Wednesday, October 26, 2011

Historian Weidenkopf wows Duluth with tour of church history

Weidenkopf wows with tour of church history

By Kyle Eller
The Northern Cross

Did you know that Marie Antoinette, the famous queen of France beheaded in the French Revolution, was a devout Catholic who helped the poor and never said the words famously attributed to her: “Let them eat cake!”?

That’s just one of a flurry of tidbits those attending the sixth annual diocesan Catechetical Assembly picked up Sept. 10 from speaker Steve Weidenkopf in a whirlwind tour of church history.

Kyle Eller / The Northern Cross

Speaker Steve Weidenkopf speaks at the Sept. 10 diocesan Catechetical Assembly in Duluth.
Weidenkopf, welcomed by Bishop Paul Sirba and by Liz Hoefferle, the interim director of religious education for the diocese, is a lecturer of church history at the Notre Dame Graduate School of Christendom College in Alexandria, Virginia, as well as a popular author, speaker and father of six. Many at the presentation said they had encountered Weidenkopf’s “Epic” DVD series on church history in their parishes or elsewhere.

But the first-time visitor to Duluth began on an area of common ground besides the faith: hockey. Weidenkopf said he was glad to be in a state that appreciates hockey like his family, and happy to be in the home city of the national champion University of Minnesota Duluth Bulldogs.

“There’s a special place in heaven reserved for hockey moms,” he said.

Weidenkopf said church history “is our family history” as Catholics and that the proper way to approach it is through storytelling — narrative — not merely a series of names and dates. He said the purpose of studying church history and teaching it is to know Christ, the center of history, and to build Catholic identity and defend the faith.

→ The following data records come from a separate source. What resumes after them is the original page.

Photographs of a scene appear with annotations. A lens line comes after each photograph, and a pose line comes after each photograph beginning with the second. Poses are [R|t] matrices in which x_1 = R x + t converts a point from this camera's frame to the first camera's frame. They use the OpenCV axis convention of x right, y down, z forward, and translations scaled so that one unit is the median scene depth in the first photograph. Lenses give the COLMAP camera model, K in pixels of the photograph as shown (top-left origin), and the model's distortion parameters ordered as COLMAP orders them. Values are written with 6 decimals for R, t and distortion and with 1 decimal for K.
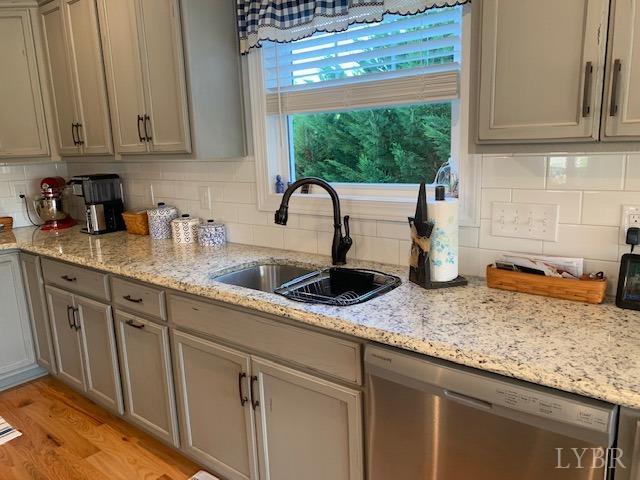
lens RADIAL K [[484.2, 0, 320.2], [0, 484.2, 238.9], [0, 0, 1]] dist [0.039387, -0.046855]
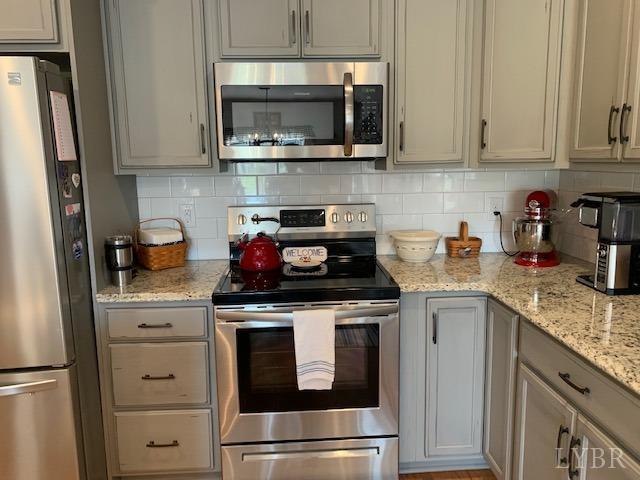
lens RADIAL K [[484.2, 0, 321.1], [0, 484.2, 241.3], [0, 0, 1]] dist [0.039387, -0.046855]
pose [[0.673896, 0.148637, -0.723721, -0.375309], [-0.149742, 0.986702, 0.063215, -0.078464], [0.723493, 0.065771, 0.687191, 0.451112]]
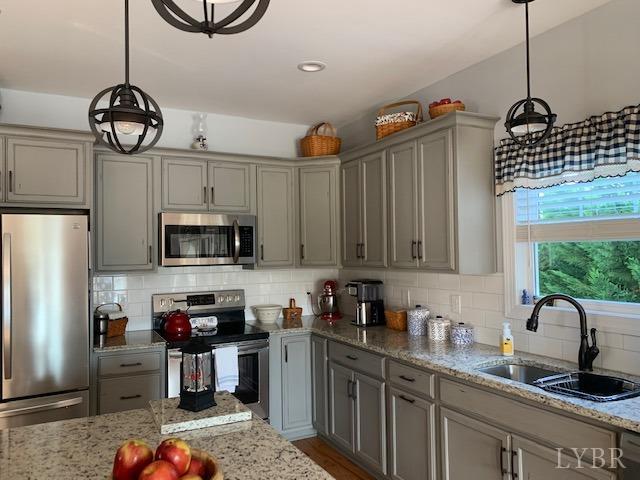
lens RADIAL K [[484.2, 0, 324.0], [0, 484.2, 240.5], [0, 0, 1]] dist [0.039387, -0.046855]
pose [[0.919431, 0.013430, -0.393023, -0.075832], [-0.093246, 0.978360, -0.184707, 0.021131], [0.382037, 0.206473, 0.900787, -0.331489]]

He illustrated that narrative approach on a rapid tour of church history, divided into 12 periods beginning with the very earliest “mustard seed” of faith with Pentecost and Paul’s missionary journeys, moving through the persecutions, controversies, councils, crusades, the Catholic Reformation, world wars, the Second Vatican Council, the “Threshold of Hope,” and the papacies of Blessed John Paul II and Pope Benedict XVI.

Weidenkopf told stories for most of the 12 periods of church history he identified — often stories at once familiar and alien because they are so often misrepresented in popular culture and even news reporting.

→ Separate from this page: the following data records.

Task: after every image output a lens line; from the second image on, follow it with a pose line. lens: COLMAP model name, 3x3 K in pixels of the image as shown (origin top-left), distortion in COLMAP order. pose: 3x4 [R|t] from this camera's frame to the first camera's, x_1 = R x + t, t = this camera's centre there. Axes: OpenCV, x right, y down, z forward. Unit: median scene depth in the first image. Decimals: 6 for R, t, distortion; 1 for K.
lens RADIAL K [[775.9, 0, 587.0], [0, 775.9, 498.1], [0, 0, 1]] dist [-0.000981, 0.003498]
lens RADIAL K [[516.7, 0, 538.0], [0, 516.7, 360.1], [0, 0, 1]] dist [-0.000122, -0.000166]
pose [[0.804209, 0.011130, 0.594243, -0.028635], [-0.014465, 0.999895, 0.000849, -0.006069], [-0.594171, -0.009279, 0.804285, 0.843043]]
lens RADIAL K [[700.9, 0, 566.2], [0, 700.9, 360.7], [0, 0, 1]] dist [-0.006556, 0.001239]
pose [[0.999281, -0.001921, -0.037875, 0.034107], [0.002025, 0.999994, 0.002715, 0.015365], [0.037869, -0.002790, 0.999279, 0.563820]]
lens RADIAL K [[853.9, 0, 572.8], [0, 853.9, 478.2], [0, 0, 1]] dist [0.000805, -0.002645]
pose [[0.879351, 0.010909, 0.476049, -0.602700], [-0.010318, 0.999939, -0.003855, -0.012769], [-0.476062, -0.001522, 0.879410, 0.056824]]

For instance, Weidenkopf said the story of the crusades is one that is often presented in a very negative light, including in a movie he described as “Osama bin Laden’s version of history,” but really, he said, there are many myths about them, and over the past 40 years there has been a flowering of new scholarship that has changed our understanding of them. “The downside of that is it’s only happening in academia,” he said.

He went on to argue that the crusades were not wars of unprovoked aggression waged for booty and plunder but defensive wars waged, the individual testimonies say, out of love for Christ and the church and concern for their salvation.

Some stories might be less familiar, such as the Christmas tree originating with St. Boniface and his miraculous felling of the “thunder oak of Thor” in what is now Germany, or the derivation of the word “diocese” from the name of the Roman Emperor Diocletian, who organized the Roman Empire into regions named dioceses.

The day of lectures was punctuated with critiques of myths floated by authors like Dan Brown and suggestions for reading of Catholic writers like Hillaire Belloc.

Often the stories were also put in a modern context, as when Weidenkopf pointed out the philosophy of Roman persecutors that man is sufficient to himself and all belief is mere opinion — attitudes that are also very contemporary. “I think we can take solace in that because we can see the church has been dealing with this for a long time,” he said.

John “Teep” Schlachter, principal of Assumption School in Hibbing, said he was impressed with the presentation and that it is the sort of thing he and friends in Washington, D.C., where he lived prior to taking the job in Hibbing, used to talk about at dinner. “This is in my wheelhouse,” he said.

He compared the approach to the Catholic writer J.R.R. Tolkein. “That’s Tolkein’s view of history, that it’s a narrative, as [Weidenkopf] explained,” Schlachter said. He said about 80 percent of the faculty was at the assembly and that he thought the presentation was highly educational. Hoefferle also remarked on the importance of seeing church history as our own story.

She said she saw a lot of catechetical leaders in attendance and gave an estimated attendance of 140 to 150, comparable to last year’s event. “This is kind of our big event of the year,” she said.

Bishop Sirba had noted some were in attendance from outside the Duluth diocese as well.

Weidenkopf closed his presentation asking those in attendance to put their work at the service of the new evangelization initiated in that “Threshold of Hope” phase of church history we occupy. “The church needs great catechists,” he said.